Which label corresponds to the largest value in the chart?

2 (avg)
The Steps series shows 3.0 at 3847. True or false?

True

...

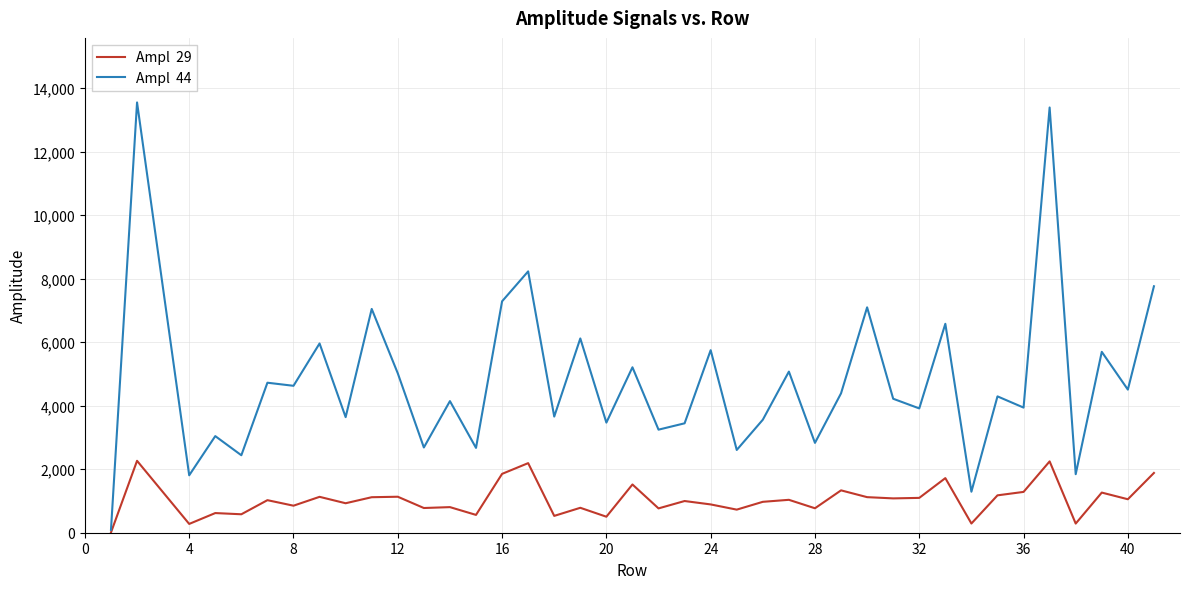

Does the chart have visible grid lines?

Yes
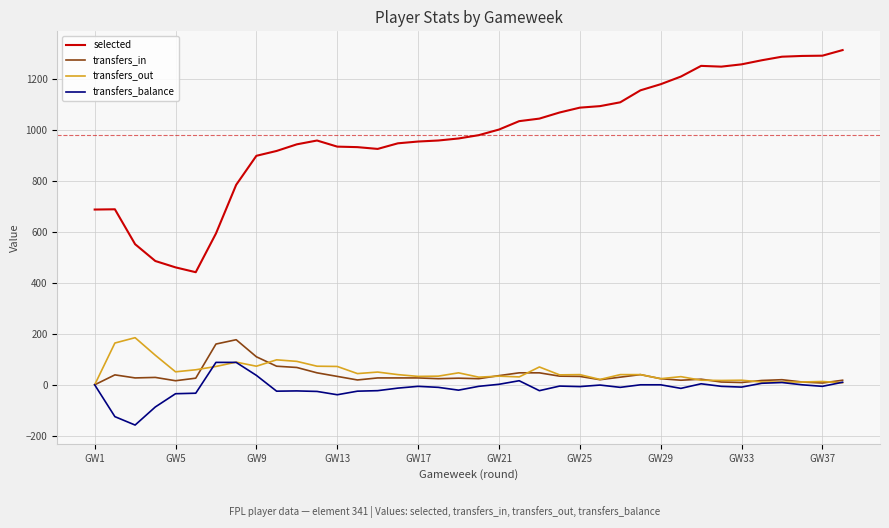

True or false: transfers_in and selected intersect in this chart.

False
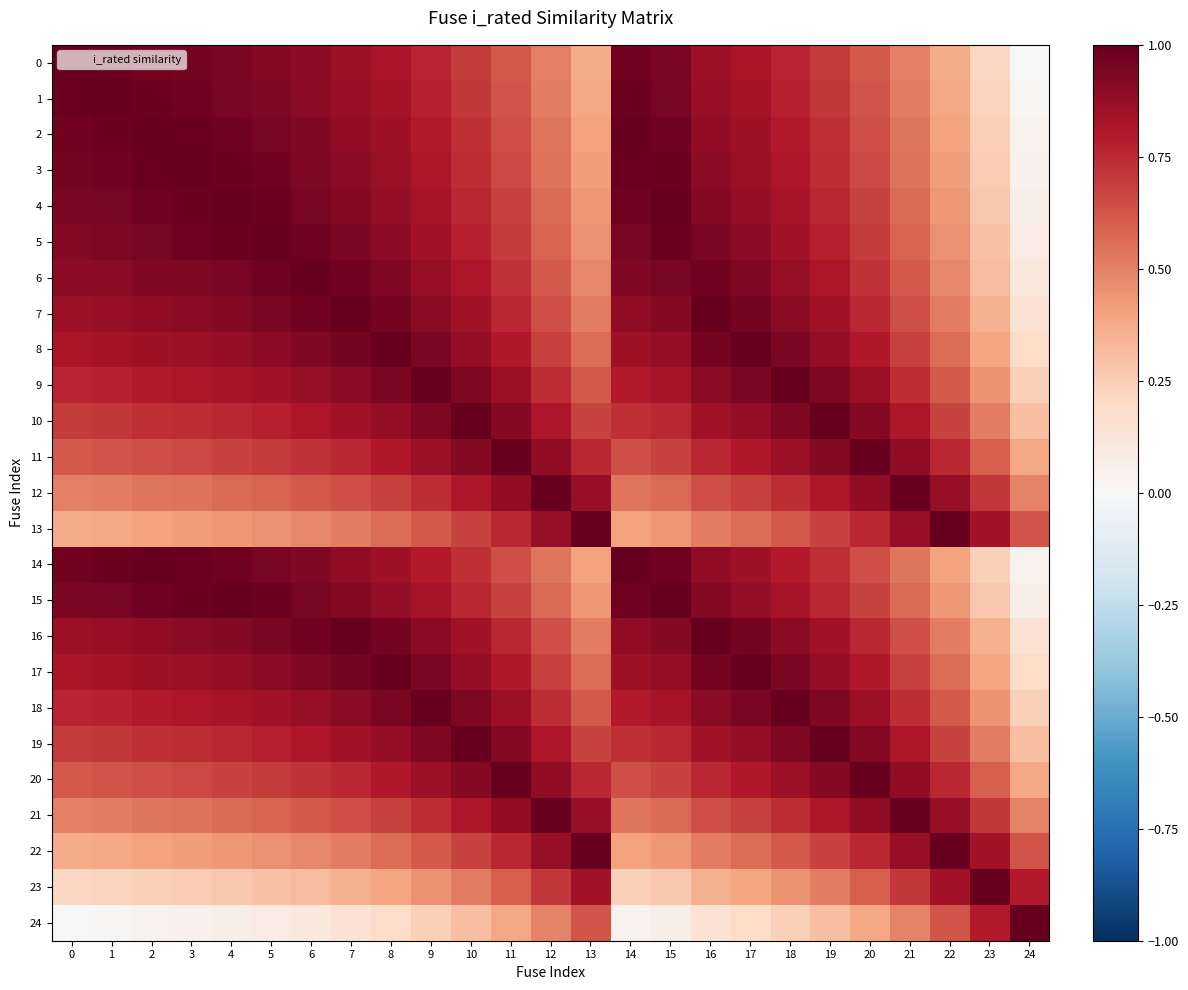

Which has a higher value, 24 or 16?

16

WORK INSTRUCTIONS:
Extract every line above, from both blocks, that contains the word "chart".

YOUR RESPONSE:
Which label corresponds to the largest value in the chart?
Does the chart have visible grid lines?
True or false: transfers_in and selected intersect in this chart.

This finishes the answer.